Tarefa proposta A
Transcreva fielmente o trecho sobre a viagem de Orwell ao Norte da Inglaterra, desde "O livro, originalmente" até "meio da sala.", incluindo essas palavras.

Trecho citado
↓

Orwell foi investigar as condições de vida da classe trabalhadora do Norte da Inglaterra pouco antes de partir para a Espanha, onde lutou contra Franco junto aos companheiros do Partido Operário de Unificação Marxista.

O livro, originalmente publicado em 1937, é um relato honesto do que Orwell viu nesses dois meses. Honesto e crítico. O editor Gollancz não gostou da franqueza usada pelo escritor ao descrever o cheiro da classe trabalhadora. Incomodou-o a observação de Orwell - cujo nariz afilado era extremamente sensível -, de que os operários cheiravam mal. Seu olfato era tão apurado que as digressões por causa do mau cheiro se tornam comuns no livro. Elas revelam um desejo incontido de se afastar de casas onde as bacias cheias de água suja concorriam com pratos de comida empilhados na pia e penicos cheios no meio da sala.

↑

Registros da tarefa
↓

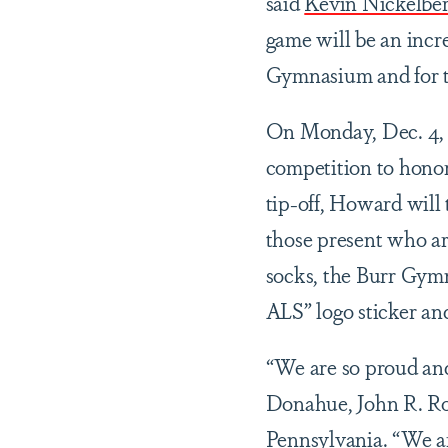
said
Kevin Nickelbe
game will be an incr
Gymnasium and for 
On Monday, Dec. 4, b
competition to honor
tip-off, Howard will
those present who are
socks, the Burr Gymn
ALS” logo sticker an
“We are so proud and
Donahue, John R. Ro
Pennsylvania. “We a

↑

Tarefa proposta B
Reproduza palavra por palavra todas as linhas dos registros acima, sem incluir as imagens na resposta.

Resultado do exercício A
O livro, originalmente publicado em 1937, é um relato honesto do que Orwell viu nesses dois meses. Honesto e crítico. O editor Gollancz não gostou da franqueza usada pelo escritor ao descrever o cheiro da classe trabalhadora. Incomodou-o a observação de Orwell - cujo nariz afilado era extremamente sensível -, de que os operários cheiravam mal. Seu olfato era tão apurado que as digressões por causa do mau cheiro se tornam comuns no livro. Elas revelam um desejo incontido de se afastar de casas onde as bacias cheias de água suja concorriam com pratos de comida empilhados na pia e penicos cheios no meio da sala.

Resultado do exercício B
said
Kevin Nickelbe
game will be an incr
Gymnasium and for 
On Monday, Dec. 4, b
competition to honor
tip-off, Howard will
those present who are
socks, the Burr Gymn
ALS” logo sticker an
“We are so proud and
Donahue, John R. Ro
Pennsylvania. “We a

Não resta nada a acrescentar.